**INSTRUCTION 1:**
Answer these questions about the worked problem:
(a) Which two equations does it give?
(b) At which point does line (i) cross the x-axis?
(c) What three positions can two lines in a two-dimensional Cartesian plane take?
**INSTRUCTION 2:**
Copy the worked problem starting with "The given equation represents" and going on through "of $\lambda$ .", switching "Cartesian plane" to "coordinate plane".

**QUOTED PASSAGE:**
····················

Question

What should be the value of $\lambda$ for the given equations to have infinitely many solutions?
$5x + \lambda y = 4$ and $15x + 3y = 12$

Answer 1

The given equation represents two lines in the Cartesian plane and for two lines to have infinitely many solutions in a two-dimensional plane they must overlap each other. And for two lines ${a_1}x + {b_1}y = {c_1}{\text{ and }}{a_2}x + {b_2}y = {c_2}$ the condition for them to be overlapping will be $\dfrac{{{a_1}}}{{{a_2}}} = \dfrac{{{b_1}}}{{{b_2}}} = \dfrac{{{c_1}}}{{{c_2}}}$ . Use this condition to find the value of $\lambda$ .

Complete step-by-step answer:
Here in this problem, we are given with two linear equations, i.e. $5x + \lambda y = 4$ and $15x + 3y = 12$ in two variables $x$ and $y$ . The coefficient of the variable $y$ in the first equation is $\lambda$ , which is the unknown in this equation. We need to find the value of the unknown $\lambda$ for which these equations have infinitely many solutions.
As we know that the two lines present in a two-dimensional Cartesian plane can either be intersecting, overlapping, or parallel to each other. A linear equation in two variables can be represented by a straight line.
The given equations are:
$5x + \lambda y = 4$ ………(i)
$15x + 3y = 12$ …………(ii)
Since the equation of x-axis is $y = 0$ , so if we will put $y = 0$ in the equation we will get the points on x-axis where these lines cross the axis.
Therefore, for $y = 0$ , we get:
In equation (i) $5x + \lambda y = 5x + \lambda \times 0 = 4 \Rightarrow 5x = 4 \Rightarrow x = \dfrac{4}{5}$
Hence, the line (i) crosses the x-axis at point $\left( {\dfrac{4}{5},0} \right)$
In equation (ii) $15x + 3y = 15x + 3 \times 0 = 12 \Rightarrow 15x = 12 \Rightarrow x = \dfrac{{12}}{{15}} = \dfrac{4}{5}$
Hence, the line (ii) crosses the x-axis at point $\left( {\dfrac{4}{5},0} \right)$
Therefore, both the lines pass through a common point, i.e. $\left( {\dfrac{4}{5},0} \right)$
Now we know that both lines lie in the same plane and have a point of intersection. So we can conclude that for these equations to have infinitely many solutions, they must completely overlap each other.

····················

**DATA SUPPLIED:**
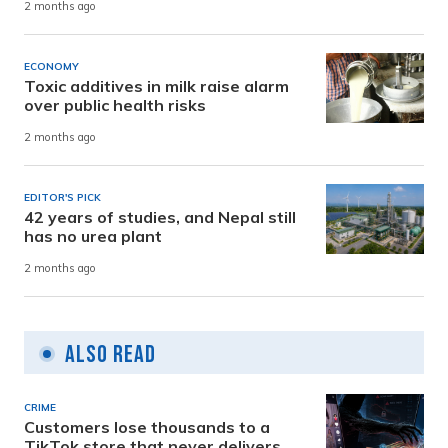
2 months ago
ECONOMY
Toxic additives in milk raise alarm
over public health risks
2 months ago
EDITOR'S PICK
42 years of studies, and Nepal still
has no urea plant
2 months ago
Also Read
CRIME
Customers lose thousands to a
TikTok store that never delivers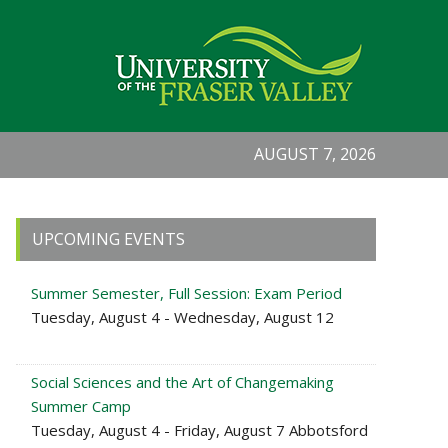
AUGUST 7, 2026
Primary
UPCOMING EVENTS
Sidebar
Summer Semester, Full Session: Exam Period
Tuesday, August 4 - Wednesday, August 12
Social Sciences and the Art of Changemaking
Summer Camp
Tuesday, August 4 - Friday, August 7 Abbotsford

····················

**TASK SOLUTION 1:**
(a) 5x + λy = 4 and 15x + 3y = 12
(b) (4/5, 0)
(c) Intersecting, overlapping, or parallel to each other

**TASK SOLUTION 2:**
The given equation represents two lines in the coordinate plane and for two lines to have infinitely many solutions in a two-dimensional plane they must overlap each other. And for two lines ${a_1}x + {b_1}y = {c_1}{\text{ and }}{a_2}x + {b_2}y = {c_2}$ the condition for them to be overlapping will be $\dfrac{{{a_1}}}{{{a_2}}} = \dfrac{{{b_1}}}{{{b_2}}} = \dfrac{{{c_1}}}{{{c_2}}}$ . Use this condition to find the value of $\lambda$ .